Clearly I can append initally with a space and find out first word without '#'. But that doesn't seem an elegant solution.
What is a pythonic way of solving this?
Building unashamedly on MrTopf's effort:
import re
rx = re.compile("((?:#\w+ +)+)(.*)")
t='#abc #def #xyz Hello this part is text and my email is foo#ba.r'
a,s = rx.match(t).groups()
l = re.split('[# ]+',a)[1:-1]
print l
print s
prints:
['abc', 'def', 'xyz']
Hello this part is text and my email is foo#ba.r
Justly called to account by hasen j, let me clarify how this works:
/#\w+ +/
matches a single tag - # followed by at least one alphanumeric or _ followed by at least one space character. + is greedy, so if there is more than one space, it will grab them all.

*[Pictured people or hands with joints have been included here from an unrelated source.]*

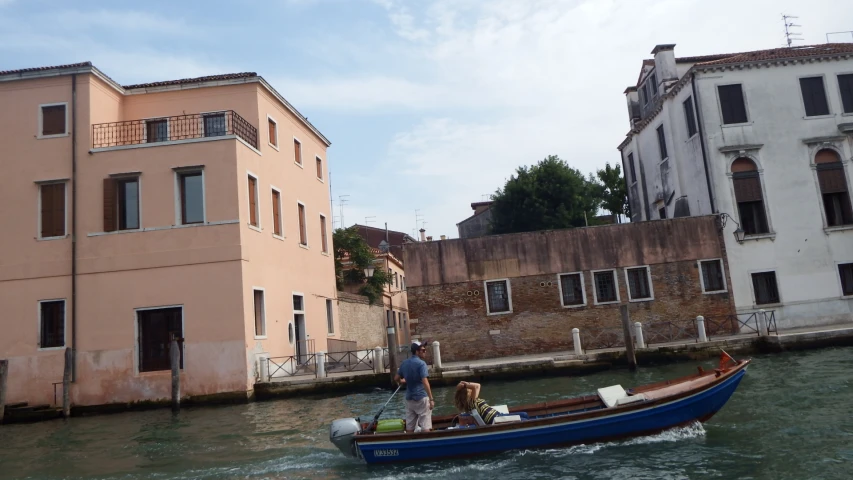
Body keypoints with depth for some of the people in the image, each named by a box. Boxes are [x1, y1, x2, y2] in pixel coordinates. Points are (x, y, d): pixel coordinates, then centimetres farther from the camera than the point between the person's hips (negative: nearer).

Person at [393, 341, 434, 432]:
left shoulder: (404, 363, 7)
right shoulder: (421, 363, -13)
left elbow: (396, 378, 15)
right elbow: (425, 382, -21)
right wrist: (431, 399, -20)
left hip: (409, 398, 7)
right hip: (421, 397, -7)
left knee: (410, 427, 10)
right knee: (425, 427, -3)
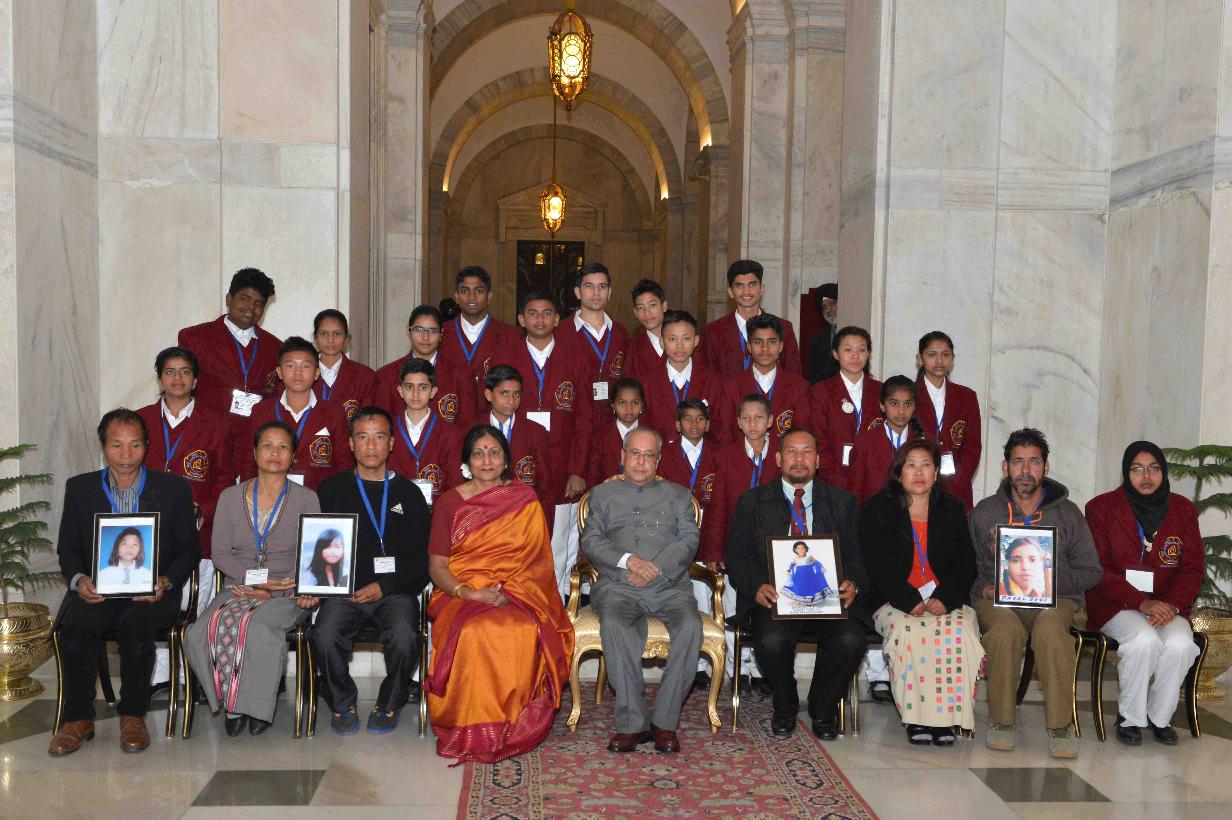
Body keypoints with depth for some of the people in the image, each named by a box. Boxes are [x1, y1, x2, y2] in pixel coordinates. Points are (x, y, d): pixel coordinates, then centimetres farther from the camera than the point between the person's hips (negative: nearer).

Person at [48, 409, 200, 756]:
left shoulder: (173, 488, 9)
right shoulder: (80, 488, 14)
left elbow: (189, 549, 7)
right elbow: (67, 548, 13)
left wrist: (165, 582, -12)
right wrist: (78, 579, -10)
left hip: (152, 594, -2)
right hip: (96, 591, 2)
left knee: (135, 624, -34)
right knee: (77, 624, -31)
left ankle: (133, 715, -16)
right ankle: (77, 718, -14)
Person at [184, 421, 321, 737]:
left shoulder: (306, 499, 6)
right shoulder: (231, 497, 13)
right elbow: (220, 553, 7)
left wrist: (271, 591, -12)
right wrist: (254, 580, -10)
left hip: (286, 594, -2)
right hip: (237, 589, 3)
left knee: (259, 628, -36)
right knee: (199, 633, -28)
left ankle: (258, 705, -13)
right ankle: (232, 702, -8)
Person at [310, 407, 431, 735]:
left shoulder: (408, 494, 11)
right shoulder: (332, 489, 14)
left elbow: (422, 561, 6)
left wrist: (384, 586, -8)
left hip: (394, 591, 0)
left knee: (404, 638, -30)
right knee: (325, 636, -29)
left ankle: (389, 705, -2)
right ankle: (343, 704, -2)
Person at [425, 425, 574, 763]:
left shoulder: (524, 500, 11)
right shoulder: (450, 503, 10)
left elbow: (536, 559, 5)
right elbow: (437, 566, 4)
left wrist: (510, 592, -13)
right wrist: (469, 594, -15)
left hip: (515, 597, 0)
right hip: (460, 594, 0)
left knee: (525, 632, -34)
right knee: (473, 632, -35)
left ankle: (512, 727, -17)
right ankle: (472, 730, -19)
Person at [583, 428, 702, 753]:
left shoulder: (678, 495, 22)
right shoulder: (603, 494, 21)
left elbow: (689, 540, 7)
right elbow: (591, 541, 7)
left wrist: (655, 567, -10)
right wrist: (628, 560, -11)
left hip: (669, 584, 1)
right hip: (617, 585, -1)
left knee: (690, 626, -31)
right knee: (614, 625, -35)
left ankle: (665, 721, -22)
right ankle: (632, 722, -28)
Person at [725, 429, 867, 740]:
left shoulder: (842, 502, 15)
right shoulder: (752, 502, 11)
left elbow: (856, 555, 11)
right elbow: (737, 556, 5)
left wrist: (852, 583, -12)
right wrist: (757, 587, -16)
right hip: (775, 597, -1)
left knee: (851, 639, -29)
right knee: (771, 641, -33)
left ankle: (823, 710, 1)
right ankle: (785, 708, 1)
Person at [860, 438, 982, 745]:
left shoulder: (953, 509, 15)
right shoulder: (876, 510, 7)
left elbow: (966, 564, 8)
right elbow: (878, 566, -3)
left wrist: (944, 599, -11)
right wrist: (910, 602, -17)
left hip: (947, 601, 2)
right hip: (895, 601, -2)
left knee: (960, 631, -30)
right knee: (908, 631, -34)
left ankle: (948, 715, -21)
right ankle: (916, 717, -24)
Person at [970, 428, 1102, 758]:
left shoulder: (1068, 514, 10)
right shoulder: (984, 512, 11)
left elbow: (1091, 571, 9)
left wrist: (1051, 580, -8)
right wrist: (983, 587, -10)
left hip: (1054, 598, 0)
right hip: (997, 599, 0)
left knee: (1050, 629, -36)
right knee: (1005, 630, -36)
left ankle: (1060, 724, -23)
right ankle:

To match any number of these tags, we need to add a plus (one or more things) to the pattern for tag; so we need to group it with parentheses:
/(#\w+ +)+/
which matches one-or-more tags, and, being greedy, matches all of them. However, those parentheses now fiddle around with our capture groups, so we undo that by making them into an anonymous group:
/(?:#\w+ +)+/
Finally, we make that into a capture group and add another to sweep up the rest:
/((?:#\w+ +)+)(.*)/
A last breakdown to sum up:
((?:#\w+ +)+)(.*)
(?:#\w+ +)+
( #\w+ +)
#\w+ +
Note that in reviewing this, I've improved it - \w didn't need to be in a set, and it now allows for multiple spaces between tags. Thanks, hasen-j!
t='#abc #def Hello this part is text'
words = t.split(' ')
names = []
while words:
w = words.pop(0)
if w.startswith('#'):
names.append(w[1:])
else:
break
text = ' '.join(words)
print names
print text
How about this:
Splitting by space.
foreach word, check
2.1. if word starts with # then Push to first list
2.2. otherwise just join the remaining words by spaces.
You might also use regular expressions:
import re
rx = re.compile("#([\w]+) #([\w]+) (.*)")
t='#abc #def Hello this part is text and my email is foo#ba.r'
a,b,s = rx.match(t).groups()
But this all depends on how your data can look like. So you might need to adjust it. What it does is basically creating group via () and checking for what's allowed in them.
[i.strip('#') for i in t.split(' ', 2)[:2]] # for a fixed number of #def
a = [i.strip('#') for i in t.split(' ') if i.startswith('#')]
s = ' '.join(i for i in t.split(' ') if not i.startwith('#'))
[edit: this is implementing what was suggested by Osama above]
This will create L based on the # variables from the beginning of the string, and then once a non # var is found, just grab the rest of the string.
t = '#one #two #three some text afterward with # symbols# meow#meow'
words = t.split(' ') # split into list of words based on spaces
L = []
s = ''
for i in range(len(words)): # go through each word
word = words[i]
if word[0] == '#': # grab #'s from beginning of string
L.append(word[1:])
continue
s = ' '.join(words[i:]) # put spaces back in
break # you can ignore the rest of the words
You can refactor this to be less code, but I'm trying to make what is going on obvious.
Here's just another variation that uses split() and no regexpes:
t='#abc #def My email is red#hjk.com'
tags = []
words = iter(t.split())
# iterate over words until first non-tag word
for w in words:
if not w.startswith("#"):
# join this word and all the following
s = w + " " + (" ".join(words))
break
tags.append(w[1:])
else:
s = "" # handle string with only tags
print tags, s
Here's a shorter but perhaps a bit cryptic version that uses a regexp to find the first space followed by a non-# character:
import re
t = '#abc #def My email is red#hjk.com #extra bye'
m = re.search(r"\s([^#].*)$", t)
tags = [tag[1:] for tag in t[:m.start()].split()]
s = m.group(1)
print tags, s # ['abc', 'def'] My email is red#hjk.com #extra bye
This doesn't work properly if there are no tags or no text. The format is underspecified. You'll need to provide more test cases to validate.